China “hijacked” 15 per cent of the world’s internet traffic for 18 minutes earlier this year, including highly sensitive email exchanges between senior US government and military figures, a report to the US Congress said.
A state-owned Chinese telecommunications firm re-routed around 15 per cent of all web traffic through its own servers during a brief period on April 8, the report said.
The incident has raised fears that China may have harvested highly-sensitive information from re-routed emails.
Another theory is that it could be testing a cyberweapon that could disrupt internet traffic from foreign servers.
The traffic included email exchanges from websites of the US Senate and the Department of Defense, along with “many others” including Nasa and the Department of Commerce.

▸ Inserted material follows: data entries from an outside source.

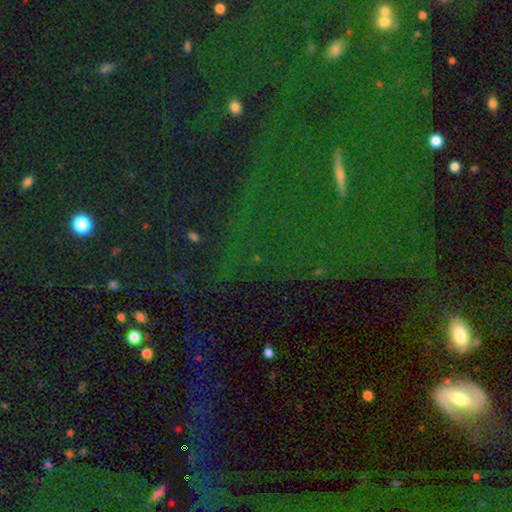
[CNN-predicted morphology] smooth-or-featured: star or artifact: 72% | smooth: 16% | featured or disk: 12%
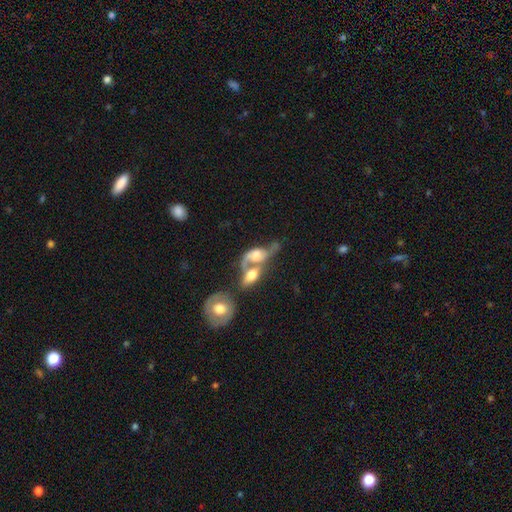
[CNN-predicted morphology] Smooth or featured: featured or disk — 66% (smooth — 26%)
Edge-on disk: no — 90% (yes — 10%)
Bar: no — 60% (weak — 31%)
Spiral arms: yes — 80% (no — 20%)
Bulge size: moderate — 42% (large — 31%)
Merging: merger — 66% (none — 15%)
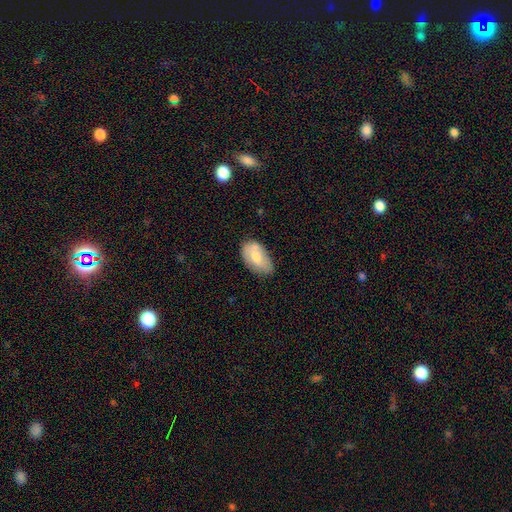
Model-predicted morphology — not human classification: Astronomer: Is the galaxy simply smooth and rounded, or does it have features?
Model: smooth — 69%.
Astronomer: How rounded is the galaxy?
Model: in between — 94%.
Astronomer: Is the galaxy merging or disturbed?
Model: none — 58%.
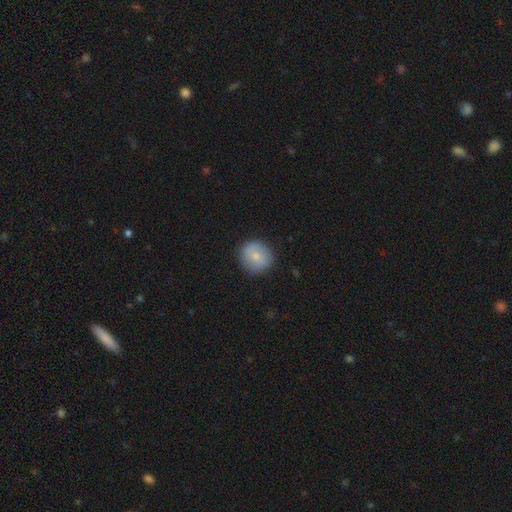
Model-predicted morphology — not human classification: Q: Smooth or featured?
A: smooth (75%); runner-up: featured or disk (18%)
Q: How rounded?
A: round (91%); runner-up: in between (8%)
Q: Merging?
A: none (85%); runner-up: minor disturbance (11%)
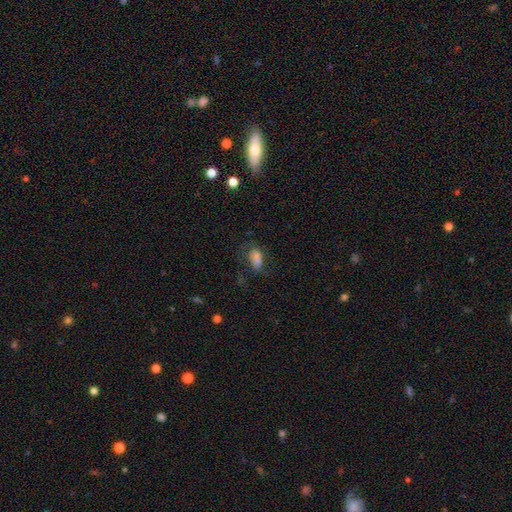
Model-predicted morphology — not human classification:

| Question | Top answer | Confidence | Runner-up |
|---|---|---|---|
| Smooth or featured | smooth | 67% | featured or disk (18%) |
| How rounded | in between | 87% | round (7%) |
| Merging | none | 45% | minor disturbance (25%) |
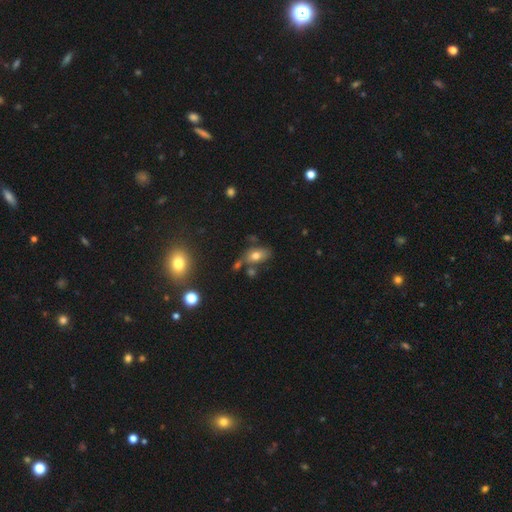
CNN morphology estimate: The model was most divided on "merging": none: 62%, minor disturbance: 17%, merger: 16%, major disturbance: 6%. More confident: how rounded — in between (87%); smooth or featured — smooth (70%).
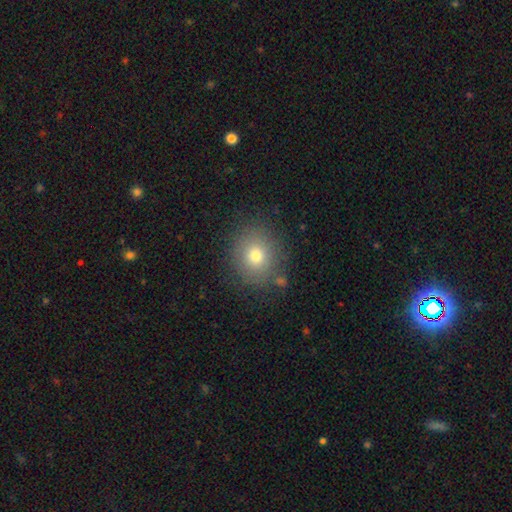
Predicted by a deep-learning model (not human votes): This appears to be a smooth galaxy with no disk features (74%) that is round (79%). Merging: none (83%).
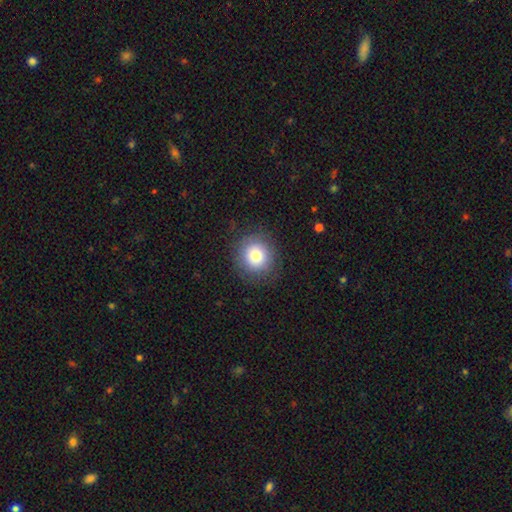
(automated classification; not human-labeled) Smooth or featured? smooth (79%)
How rounded? round (90%)
Merging? none (87%)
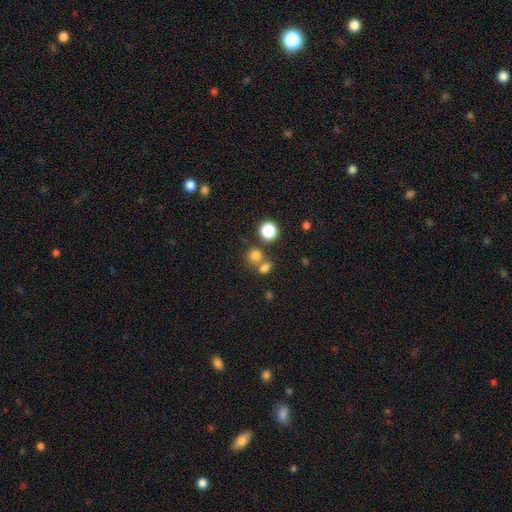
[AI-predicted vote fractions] smooth 76%, star or artifact 17%, featured or disk 8%. Down the decision tree: how rounded — round (80%); merging — none (56%).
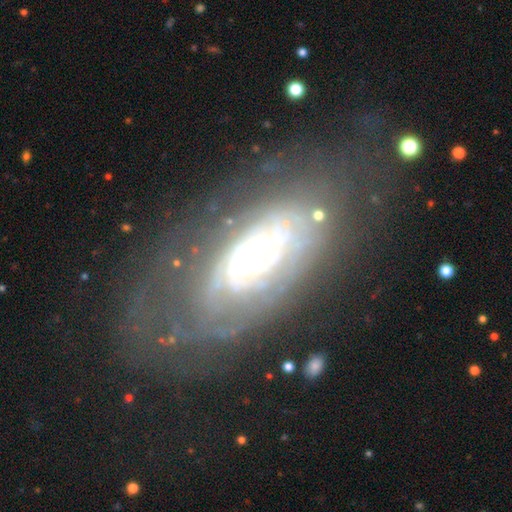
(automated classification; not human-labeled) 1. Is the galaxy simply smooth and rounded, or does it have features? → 81% featured or disk, 12% smooth, 7% star or artifact.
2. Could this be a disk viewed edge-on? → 91% no, 9% yes.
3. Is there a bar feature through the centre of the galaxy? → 64% no, 26% weak, 11% strong.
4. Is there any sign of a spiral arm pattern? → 87% yes, 13% no.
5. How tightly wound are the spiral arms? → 72% tight, 21% medium, 7% loose.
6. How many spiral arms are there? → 55% can't tell, 15% 2, 9% 3, 8% 4, 8% more than 4, 5% 1.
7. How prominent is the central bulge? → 52% moderate, 30% small, 14% large, 2% dominant, 2% none.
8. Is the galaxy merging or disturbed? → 59% none, 21% minor disturbance, 18% major disturbance, 2% merger.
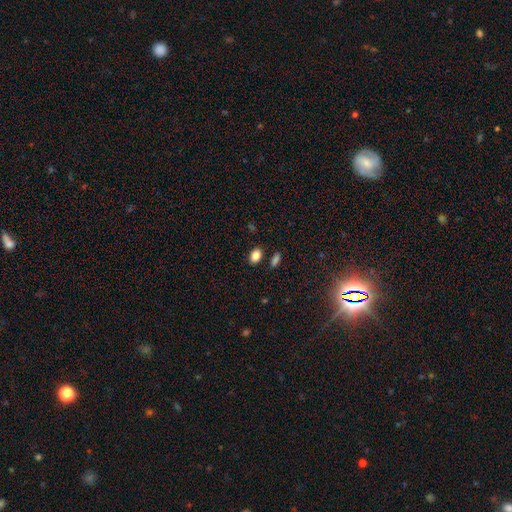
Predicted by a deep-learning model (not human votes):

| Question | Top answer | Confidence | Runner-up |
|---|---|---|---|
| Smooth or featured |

Chinese internet officials have claimed that the re-routing was accidental, but the US-China Economic and Security Review Commission’s annual report suggested the hijacking could have been “malicious”.
“Evidence related to this incident does not clearly indicate whether it was perpetrated intentionally and, if so, to what ends,” the report said.
“However, computer security researchers have noted that the capability could enable severe malicious activities.”
Larry Wortzel, a member of the commission, said: “We don’t know what was done with the data when they got it. When I see things like this happen, I ask, who might be interested with all the communications traffic from the entire Department of Defense and federal government? It’s probably not a graduate student at Shanghai University.
“What could you do if you had the stream of email traffic for 18 minutes to and from the US Joint Chiefs of Staff? Most importantly you would get the internet addresses of everybody that communicated.”
While sensitive data such as emails are generally encrypted before being transmitted, the Chinese government holds a copy of an encryption master key which could be used it to break into redirected traffic.